◆ YOUR GOAL: Reproduce the text of every entry word for word, leaving the pictures out of your answer.

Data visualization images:
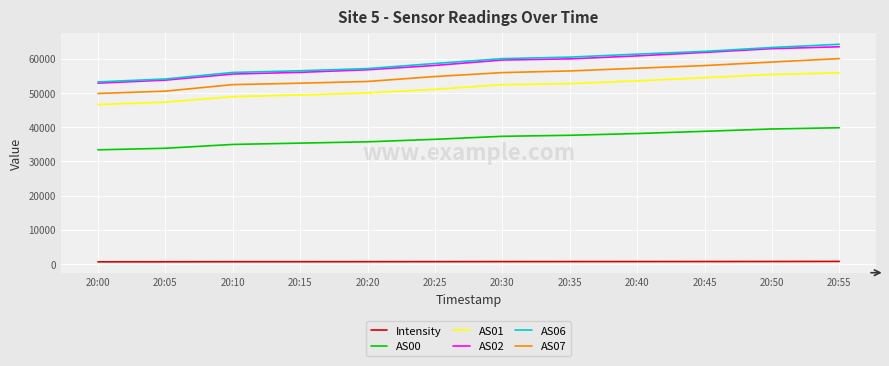

At which label is AS00 closest to 36580?

20:25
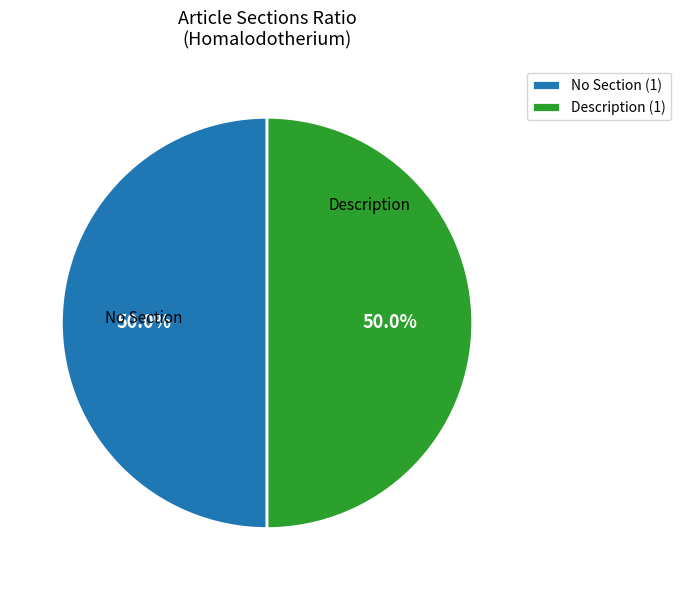

What percentage do No Section and Description together represent?

100.0%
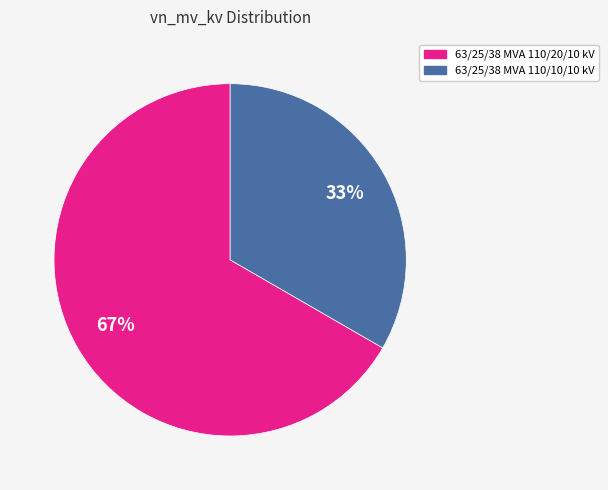

Which slice is the largest?

63/25/38 MVA 110/20/10 kV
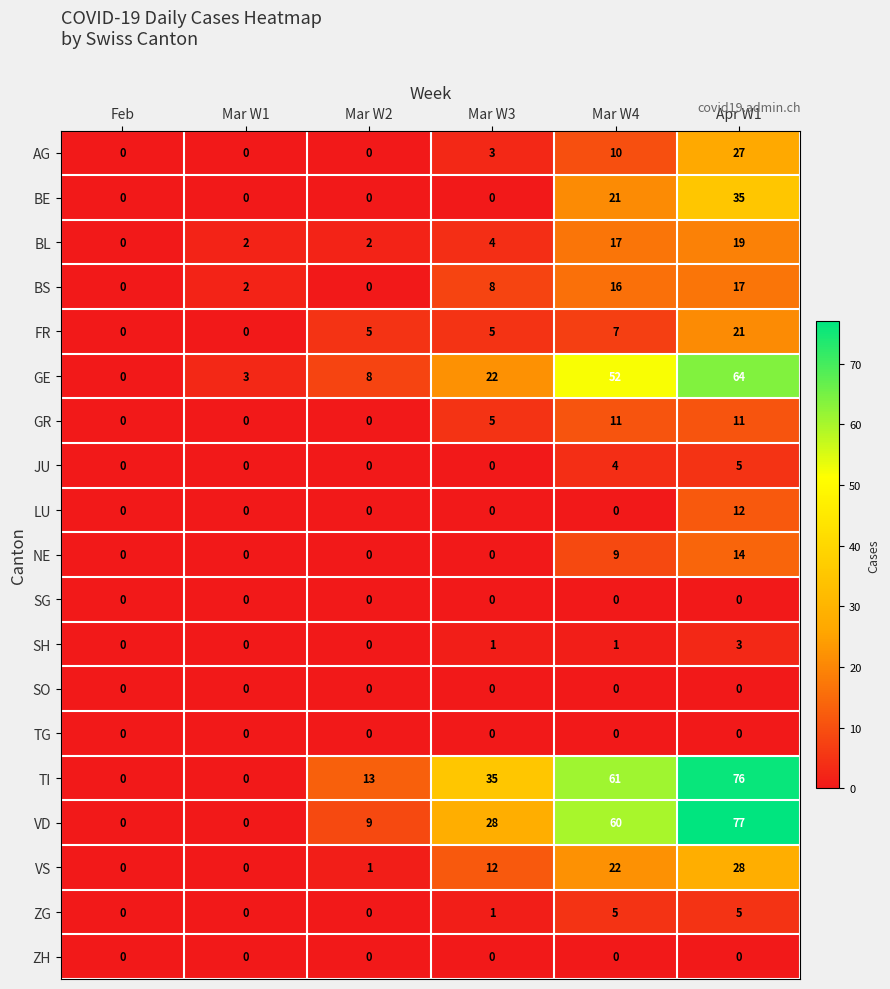

Which series changed the most between Mar W2 and Mar W4?

VD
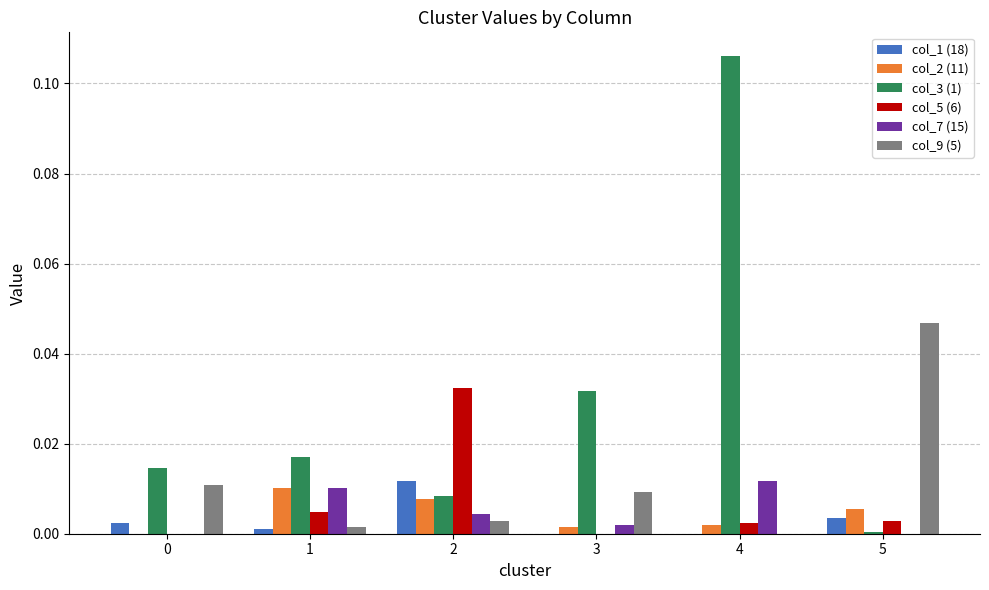

Which series has the widest spread of values?

col_3 (1)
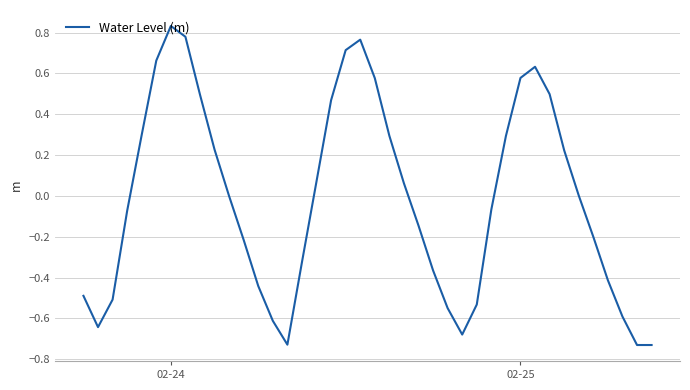

What is the difference between the maximum and minimum values?

1.6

◆ ANSWER BOX:
At which label is AS00 closest to 36580?

20:25

What percentage do No Section and Description together represent?

100.0%

Which slice is the largest?

63/25/38 MVA 110/20/10 kV

Which series changed the most between Mar W2 and Mar W4?

VD

Which series has the widest spread of values?

col_3 (1)

What is the difference between the maximum and minimum values?

1.6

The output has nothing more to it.